Can’t wait for your series of post Steve. I’ve been unhappy with MatLab’s way of dealing with binarization for so long that I’m really curious to see what really evolved.
Going into details of both methods is a good way to point out what their limitations are but if it suits you, I’d be glad to know as well if you ever considered direct implementation (as functions) of automated thresholding methods (entropy methods, inter variance classes…).
Sure one can find quite a lot of those using MatLab Exchange but I rather think that the Image Processing Toolbox should propose its own set of functions for automated thresholding. I often use ImageJ of FiJi for quick “prototyping” and I find their Automated Thresholding plugin very handy in that it gives me a quick overview of what could work with a given type of image.
Pierre—Thanks for your input. By “direct implementation of automated threshold methods,” do you mean something different than a function such as graythresh, which implements Otsu’s method?
I’m eager to read this upcoming series! Looking at graythresh as it stands in 2016a, it appears to be basically a wrapper for otsuthresh (and otsuthresh was essentially cut-and-pasted from the old graythresh). I am curious why someone would ever want to use otsuthresh over graythresh now. Is it only for the case where someone wants a different quantization of the image histogram?
I’d like to see those articles written. However I rarely use those functions. They seem to work well only for high contrast, bimodal images. One thing I’d like to see you add is the triangle threshold. This is useful far more often in my experience than Otsu. Why? It’s great for skewed histograms. When doing particle sizing or getting distributions of almost anything you can imagine, you rarely have a bimodal Gaussian humps. It’s more common to have a skewed unimodal histogram – like a log normal or Rayleigh/Cauchy – looking distribution. Just look at almost any particle size distribution of areas, circularities (which I’d like to see added to regionprops), perimeters, aspect ratios, or whatever. The triangle threshold works great for these skewed unimodal distributions. I know of a published case where they used locally adaptive Otsu also with Sobel edge detection to enhance and flatter handwriting on a varying background. I have code for that if you want. So, like your rice example, locally adaptive thresholds are good. Usually what I did was to try to flatten the background (like with adapthisteq) and then use a global threshold. I’ve never heard of the Bradley method so I’d like to learn about what kinds of images it excels at. Another thing I don’t like about the built in functions is that they always work with images in the normalized range 0-1 when in the real world, virtually no one has those (unless they make them because they have to in order to use your functions). It would be nice if you had a version that worked with gray level directly. Perhaps if you could pass in a ‘GrayLevel’ or ‘Normalized’ option to the functions.
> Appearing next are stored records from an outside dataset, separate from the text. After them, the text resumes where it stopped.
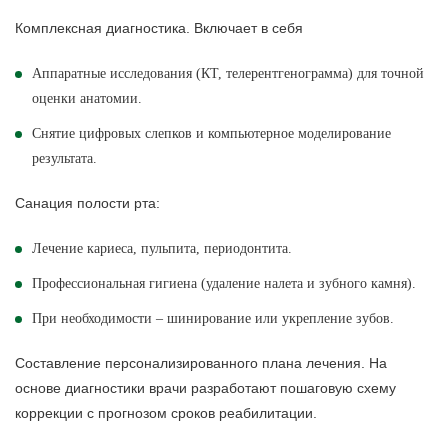
Комплексная диагностика. Включает в себя
Аппаратные исследования (КТ, телерентгенограмма) для точной
оценки анатомии.
Снятие цифровых слепков и компьютерное моделирование
результата.
Санация полости рта:
Лечение кариеса, пульпита, периодонтита.
Профессиональная гигиена (удаление налета и зубного камня).
При необходимости – шинирование или укрепление зубов.
Составление персонализированного плана лечения. На
основе диагностики врачи разработают пошаговую схему
коррекции с прогнозом сроков реабилитации.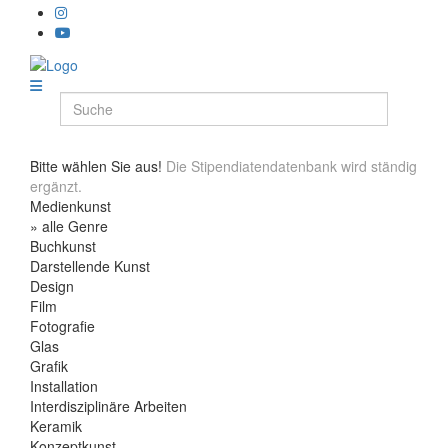
Bitte wählen Sie aus!
Die Stipendiatendatenbank wird ständig
ergänzt.
Medienkunst
» alle Genre
Buchkunst
Darstellende Kunst
Design
Film
Fotografie
Glas
Grafik
Installation
Interdisziplinäre Arbeiten
Keramik
Konzeptkunst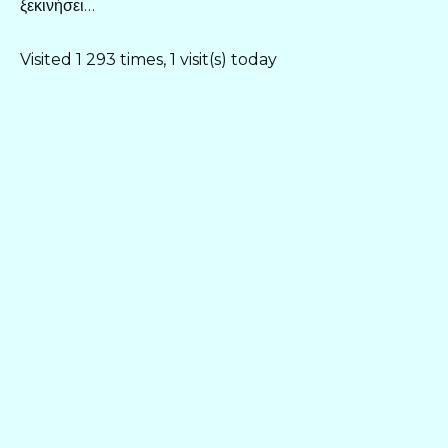
ξεκινήσει…
Visited 1 293 times, 1 visit(s) today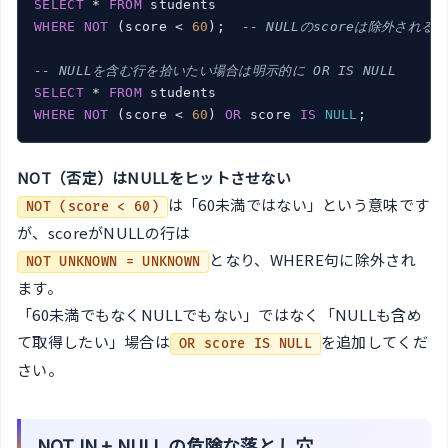
SELECT
 * 
FROM
WHERE
NOT
 (score < 
60
);  
-- NULLのscoreは除外される
-- NULLを含む行を拾いたい場合は明示的に OR IS NULL
SELECT
 * 
FROM
WHERE
NOT
 (score < 
60
) 
OR
 score 
IS
NULL
;
NOT（否定）はNULLをヒットさせない
は「60未満ではない」という意味です
NOT (score < 60)
が、scoreがNULLの行は
となり、WHERE句に除外され
NOT UNKNOWN = UNKNOWN
ます。
「60未満でもなくNULLでもない」ではなく「NULLも含め
て取得したい」場合は
を追加してくだ
OR score IS NULL
さい。
NOT IN + NULL の危険な落とし穴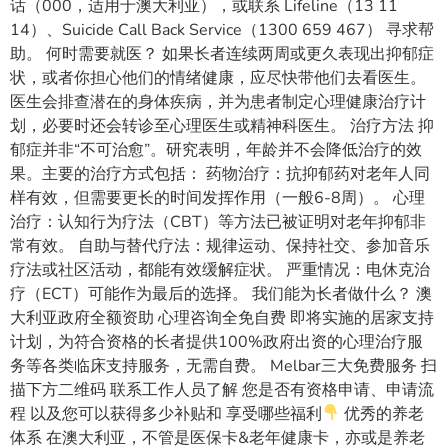
话（000，适用于澳大利亚），或联系 Lifeline（13 11
14）、Suicide Call Back Service（1300 659 467） 寻求帮
助。 何时需要就医？ 如果长者连续两周或更久表现出抑郁症
状，或者你担心他们的情绪健康，应尽快带他们去看医生。
医生会排查潜在的身体疾病，并为患者制定心理健康治疗计
划，必要时还会转诊至心理医生或精神科医生。 治疗方法 抑
郁症并非“不可治愈”。研究表明，年龄并不会降低治疗的效
果。主要的治疗方式包括： 药物治疗：抗抑郁药对老年人同
样有效，但需要更长的时间发挥作用（一般6-8周）。 心理
治疗：认知行为疗法（CBT）等方法已被证明对老年抑郁非
常有效。 自助与替代疗法：规律运动、保持社交、参加音乐
疗法或社区活动，都能有效缓解症状。 严重情况：电休克治
疗（ECT）可能作为最后的选择。 我们能为长者做什么？ 澳
大利亚政府全额资助 心理咨询全免自费 即将实施的居家支持
计划，为符合资格的长者提供100%政府出资的心理治疗服
务等各类临床支持服务，无需自费。 Melbar三大免费服务 扫
描下方二维码 联系工作人员了解 您是否有资格申请、申请流
程 以及您可以获得多少补贴和 享受哪些福利
优秀的养老
体系 在澳大利亚，不管是医保卡&老年健康卡，亦或是养老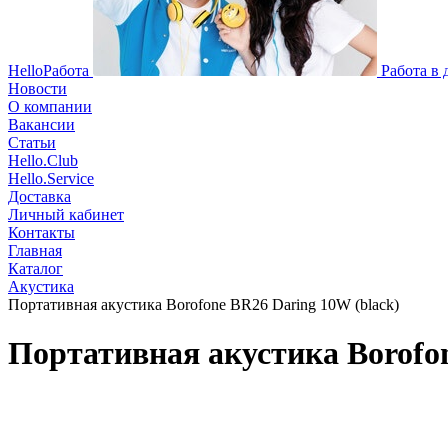
HelloРабота
Работа в
Новости
О компании
Вакансии
Статьи
Hello.Club
Hello.Service
Доставка
Личный кабинет
Контакты
Главная
Каталог
Акустика
Портативная акустика Borofone BR26 Daring 10W (black)
Портативная акустика Borofon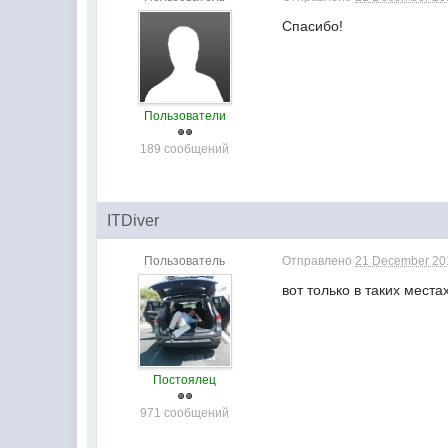
Спасибо!
Пользователи
189 сообщений
ITDiver
Пользователь
Отправлено
21 December 201
вот только в таких места
Постоялец
971 сообщений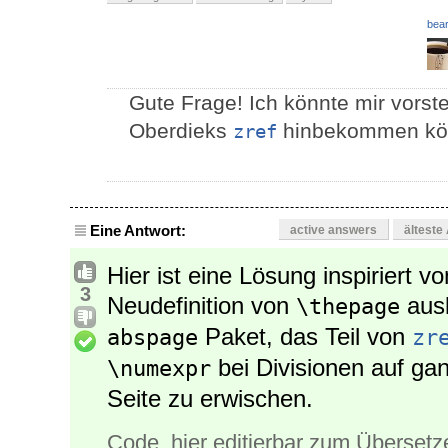
bear
Gute Frage! Ich könnte mir vorst
Oberdieks
hinbekommen kön
zref
Eine Antwort:
active answers
älteste
Hier ist eine Lösung inspiriert v
3
Neudefinition von
aus
\thepage
Paket, das Teil von
abspage
zr
bei Divisionen auf ga
\numexpr
Seite zu erwischen.
Code, hier editierbar zum Übersetz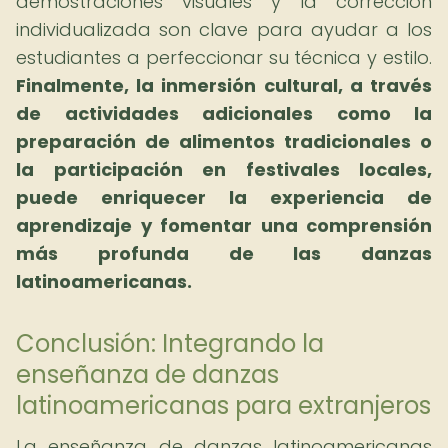
demostraciones visuales y la corrección
individualizada son clave para ayudar a los
estudiantes a perfeccionar su técnica y estilo.
Finalmente, la inmersión cultural, a través
de actividades adicionales como la
preparación de alimentos tradicionales o
la participación en festivales locales,
puede enriquecer la experiencia de
aprendizaje y fomentar una comprensión
más profunda de las danzas
latinoamericanas.
Conclusión: Integrando la
enseñanza de danzas
latinoamericanas para extranjeros
La enseñanza de danzas latinoamericanas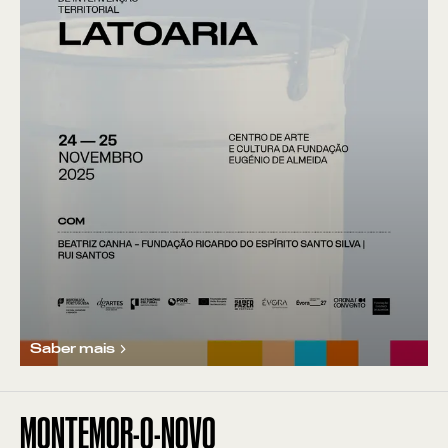
Saber mais
MONTEMOR-O-NOVO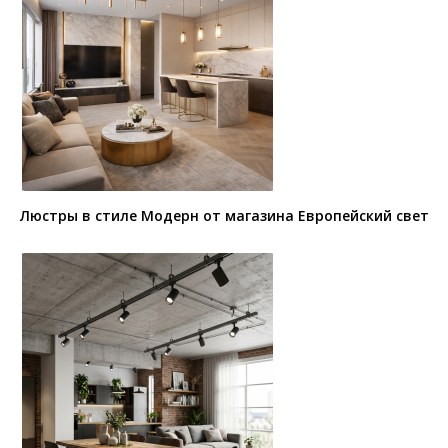
Люстры в стиле Модерн от магазина Европейский свет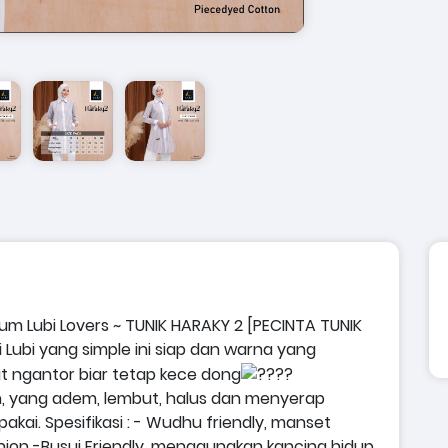
um Lubi Lovers
~
TUNIK HARAKY 2
[PECINTA TUNIK
i Lubi yang simple ini siap dan warna yang
at ngantor biar tetap kece dong
 yang adem, lembut, halus dan menyerap
pakai.
Spesifikasi :
- Wudhu friendly, manset
hion
-Busui Friendly, menggunakan kancing hidup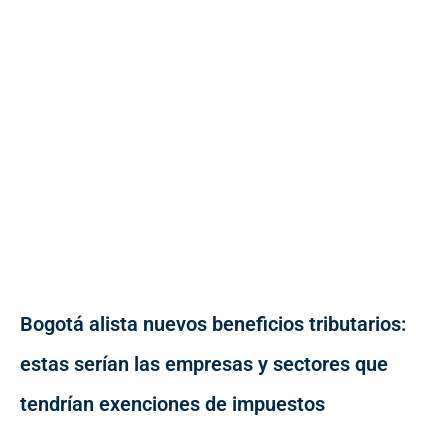
Bogotá alista nuevos beneficios tributarios:
estas serían las empresas y sectores que
tendrían exenciones de impuestos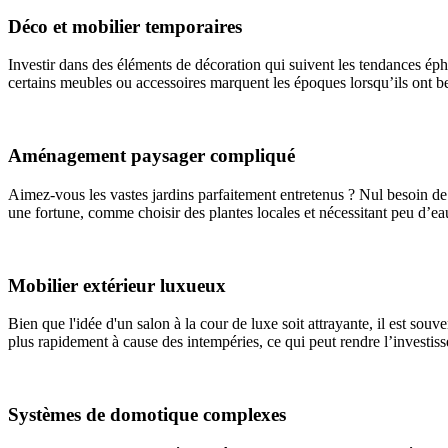
Déco et mobilier temporaires
Investir dans des éléments de décoration qui suivent les tendances ép
certains meubles ou accessoires marquent les époques lorsqu’ils ont b
Aménagement paysager compliqué
Aimez-vous les vastes jardins parfaitement entretenus ? Nul besoin de v
une fortune, comme choisir des plantes locales et nécessitant peu d’ea
Mobilier extérieur luxueux
Bien que l'idée d'un salon à la cour de luxe soit attrayante, il est sou
plus rapidement à cause des intempéries, ce qui peut rendre l’investi
Systèmes de domotique complexes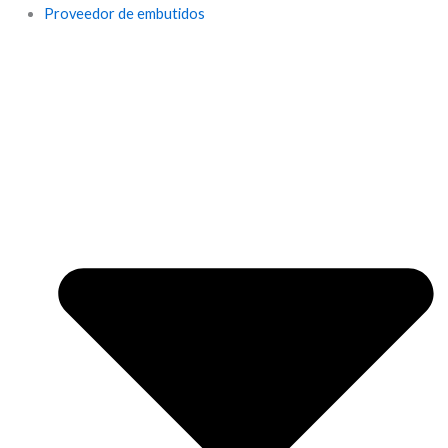
Proveedor de embutidos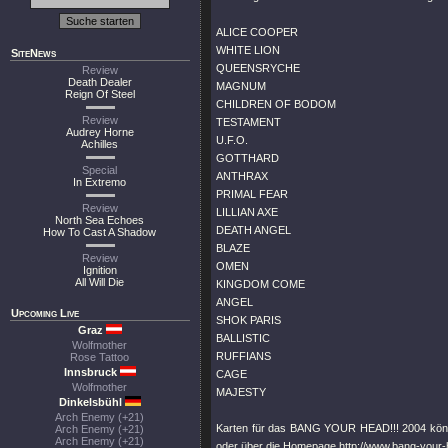
ALICE COOPER
WHITE LION
SiteNews
QUEENSRYCHE
Review
Death Dealer
MAGNUM
Reign Of Steel
CHILDREN OF BODOM
Review
TESTAMENT
Audrey Horne
U.F.O.
Achilles
GOTTHARD
Special
ANTHRAX
In Extremo
PRIMAL FEAR
Review
LILLIAN AXE
North Sea Echoes
DEATH ANGEL
How To Cast A Shadow
BLAZE
Review
OMEN
Ignition
All Will Die
KINGDOM COME
ANGEL
Upcoming Live
SHOK PARIS
Graz
BALLISTIC
Wolfmother
RUFFIANS
Rose Tattoo
Innsbruck
CAGE
Wolfmother
MAJESTY
Dinkelsbühl
Arch Enemy (+21)
Karten für das BANG YOUR HEAD!!! 2004 können 
Arch Enemy (+21)
Arch Enemy (+21)
oder über die Homepage http://www.bang-your-hea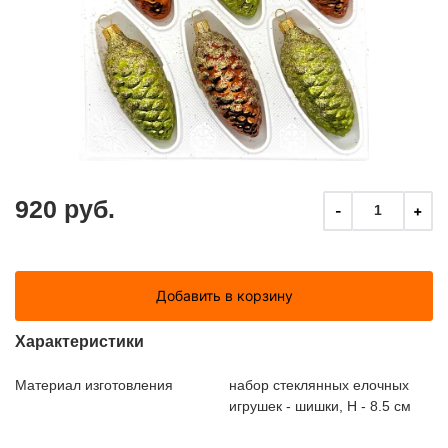
920 руб.
-
+
1
Добавить в корзину
Характеристики
Материал изготовления
набор стеклянных елочных
игрушек - шишки, H - 8.5 см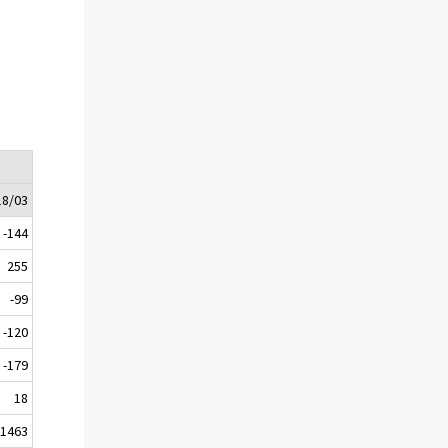
18/03
-144
255
-99
-120
-179
18
-1463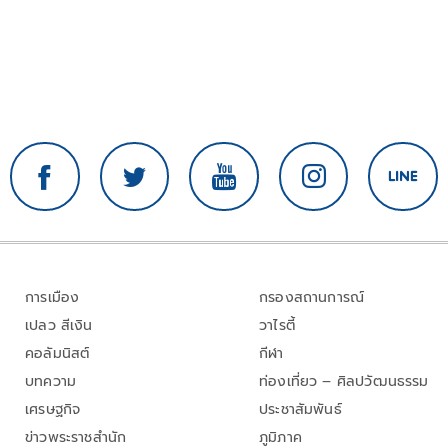
การเมือง
กรองสถานการณ์
เปลว สีเงิน
วาไรตี้
คอลัมนิสต์
กีฬา
บทความ
ท่องเที่ยว – ศิลปวัฒนธรรม
เศรษฐกิจ
ประชาสัมพันธ์
ข่าวพระราชสำนัก
ภูมิภาค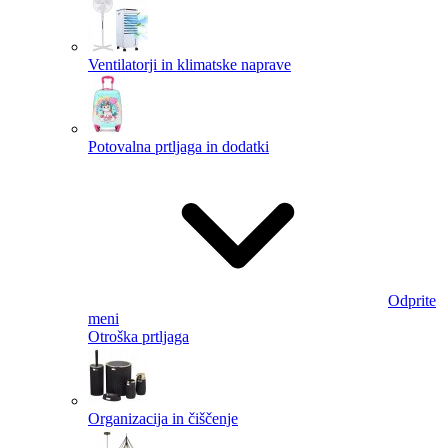
Ventilatorji in klimatske naprave
Potovalna prtljaga in dodatki
Odprite
meni
Otroška prtljaga
Organizacija in čiščenje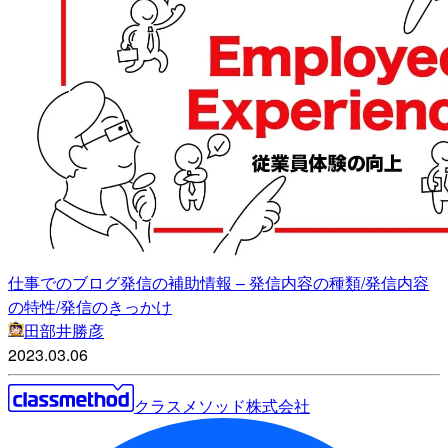
仕事でのブログ発信の補助情報 – 発信内容の種類/発信内容
の特性/発信のきっかけ
田部井勝彦
2023.03.06
クラスメソッド株式会社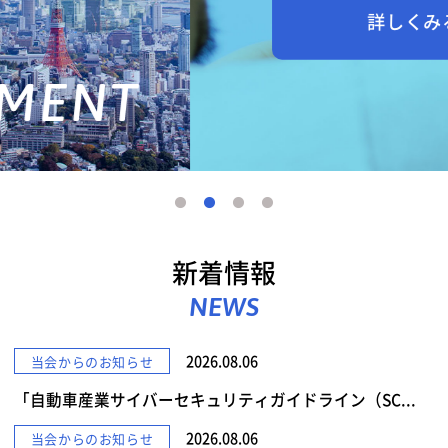
詳しくみる
新着情報
NEWS
2026.08.06
当会からのお知らせ
「自動車産業サイバーセキュリティガイドライン（SC...
2026.08.06
当会からのお知らせ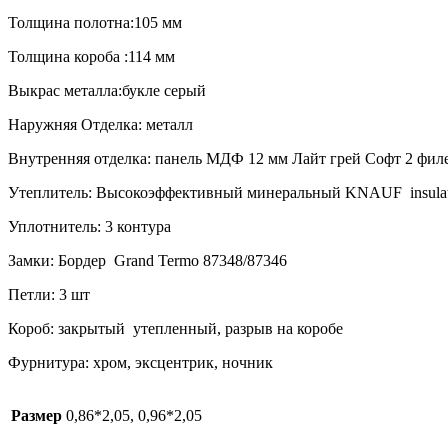
Толщина полотна:105 мм
Толщина короба :114 мм
Выкрас металла:букле серый
Наружняя Отделка: металл
Внутренняя отделка: панель МДФ 12 мм Лайт грей Софт 2 фил
Утеплитель: Высокоэффективный минеральный KNAUF insulati
Уплотнитель: 3 контура
Замки: Бордер Grand Termo 87348/87346
Петли: 3 шт
Короб: закрытый утепленный, разрыв на коробе
Фурнитура: хром, эксцентрик, ночник
Размер
0,86*2,05, 0,96*2,05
Steve — Yes, I meant something other than graythresh and Otsu’s method, which as Mark mentioned works well for high contrast images. There are other methods than Otsu’s than may work better on less contrasted images (again, I fully agree with Mark’s comment on skewed unimodal histograms). I’m definitely not a specialist there but I’d love to see other thresholding functions appear in MatLab (Entropy, Triangle, Moments for instance).
Then again, I’ll have to try out the new adaptthresh function to see how it works on my usually “not that much contrasted images”.